La question est de savoir pourquoi ces électeurs angoissés par l’avenir choisissent de se tourner vers un parti connu pour son incompétence et son désintérêt pour les sujets économiques et sociaux. Une explication possible réside dans la théorie des conflits sociaux développée dans les années 1950 par le sociologue américain Lewis A. Coser. Ce dernier y fait la distinction entre les « vrais » et les « faux » conflits : les vrais conflits concernent la concurrence pour les biens matériels au sein d’une société, les faux conflits concernent davantage les différences culturelles et servent à réduire la frustration et la tension, par exemple en désignant des groupes d’individus comme des boucs émissaires ou des ennemis. L’une des recettes du succès de l’AfD consiste à superposer les vrais conflits aux faux conflits.
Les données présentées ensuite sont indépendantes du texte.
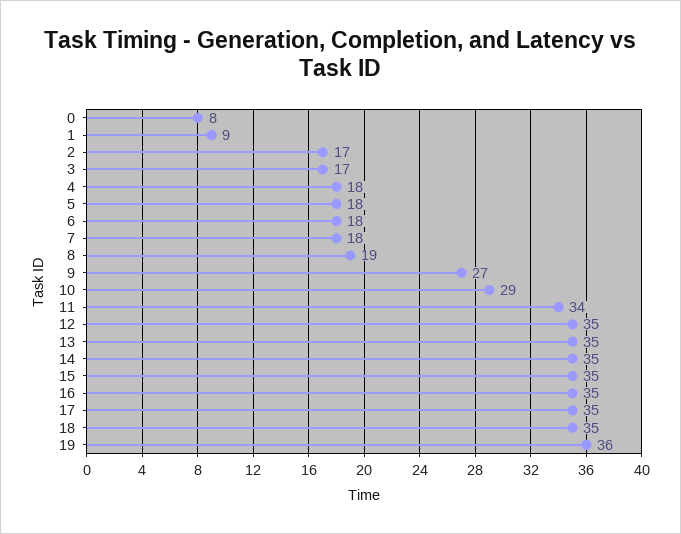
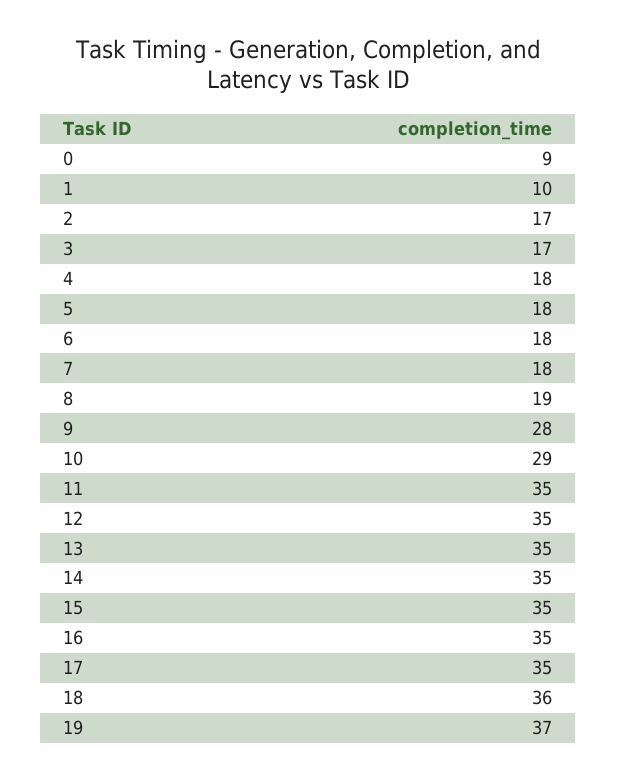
  {
-   "0": 8,
+   "0": 9,
-   "1": 9,
+   "1": 10,
    "2": 17,
    "3": 17,
    "4": 18,
    "5": 18,
    "6": 18,
    "7": 18,
    "8": 19,
-   "9": 27,
+   "9": 28,
    "10": 29,
-   "11": 34,
+   "11": 35,
    "12": 35,
    "13": 35,
    "14": 35,
    "15": 35,
    "16": 35,
    "17": 35,
-   "18": 35,
+   "18": 36,
-   "19": 36
+   "19": 37
  }

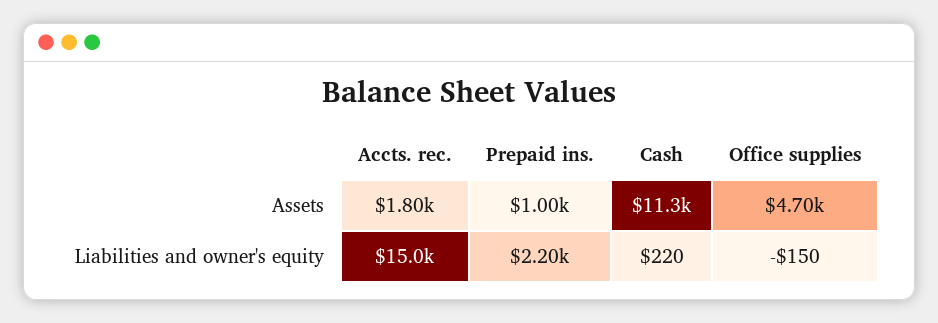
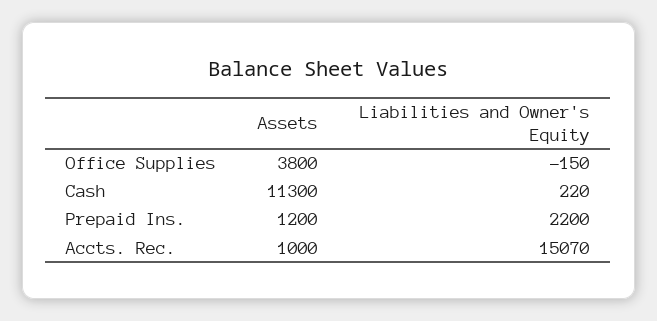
  {
    "Accts. rec.": {
-     "Assets": 1800,
+     "Assets": 1000,
-     "Liabilities and owner's equity": 15000
+     "Liabilities and owner's equity": 15070
    },
    "Prepaid ins.": {
-     "Assets": 1000,
+     "Assets": 1200,
      "Liabilities and owner's equity": 2200
    },
    "Cash": {
      "Assets": 11300,
      "Liabilities and owner's equity": 220
    },
    "Office supplies": {
-     "Assets": 4700,
+     "Assets": 3800,
      "Liabilities and owner's equity": -150
    }
  }

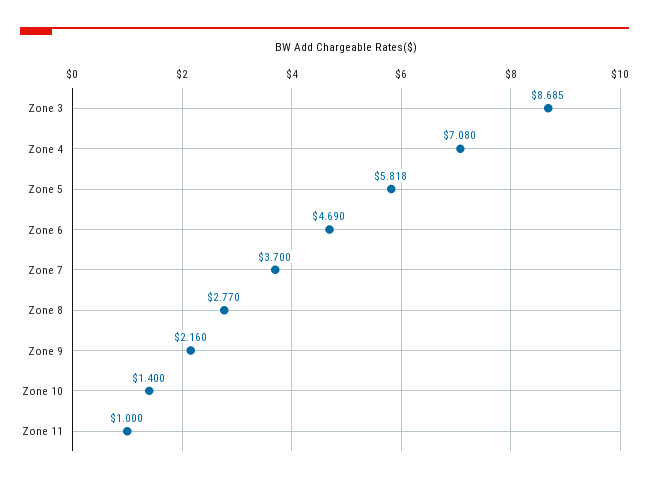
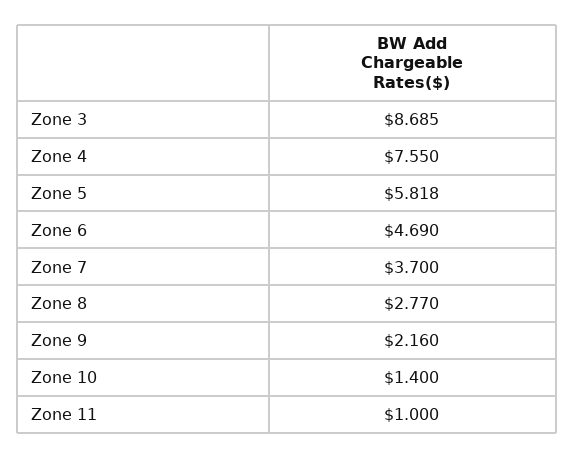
  {
    "Zone 3": 8.685,
-   "Zone 4": 7.08,
+   "Zone 4": 7.55,
    "Zone 5": 5.818,
    "Zone 6": 4.69,
    "Zone 7": 3.7,
    "Zone 8": 2.77,
    "Zone 9": 2.16,
    "Zone 10": 1.4,
    "Zone 11": 1
  }

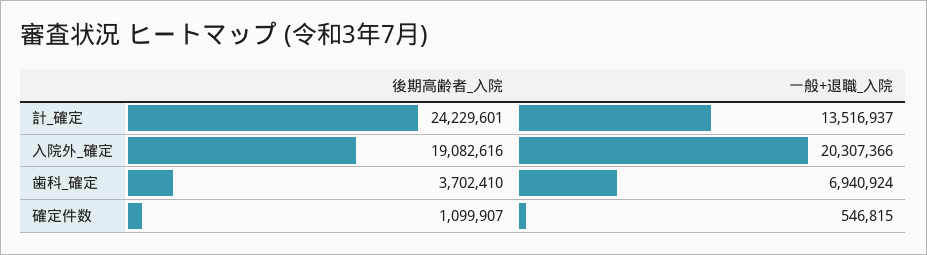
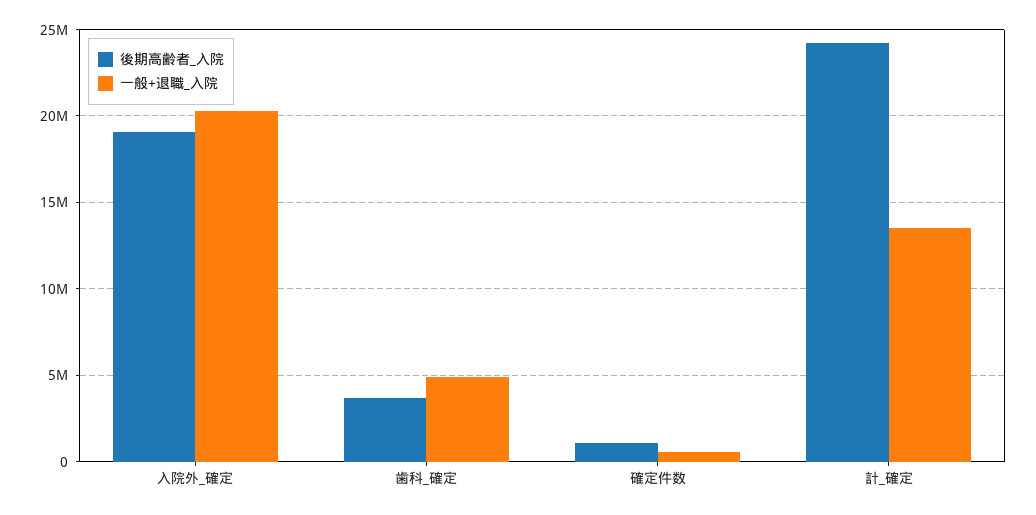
  {
    "後期高齢者_入院": {
      "計_確定": 24229601,
      "入院外_確定": 19082616,
      "歯科_確定": 3702410,
      "確定件数": 1099907
    },
    "一般+退職_入院": {
      "計_確定": 13516937,
      "入院外_確定": 20307366,
-     "歯科_確定": 6940924,
+     "歯科_確定": 5000000,
      "確定件数": 546815
    }
  }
L’Allemagne et la France se tendent un miroir
Le succès du parti d’extrême droite AfD rappelle fortement la situation politique française. De plus en plus de Français votent pour le Rassemblement national de Marine Le Pen, qui pourrait même remporter les élections européennes du printemps 2024.
Les raisons du succès des populistes de droite sont les mêmes en France qu’en Allemagne, mais aussi en Italie et en Espagne : c’est la peur du déclin social, comme l’analyse une étude de la Fondation Jean-Jaurès.
Les démocrates portent la lourde responsabilité de reconquérir cet électorat. Cela ne peut se faire qu’en comprenant d’abord l’origine de la montée de l’extrémisme de droite. Cependant, si l’introspection est nécessaire, elle ne suffira pas. Les défenseurs de la démocratie ont la chance d’être au pouvoir, et de pouvoir agir : une politique résolue de lutte contre les inégalités assurera mieux que tout la reconquête de l’électorat populaire.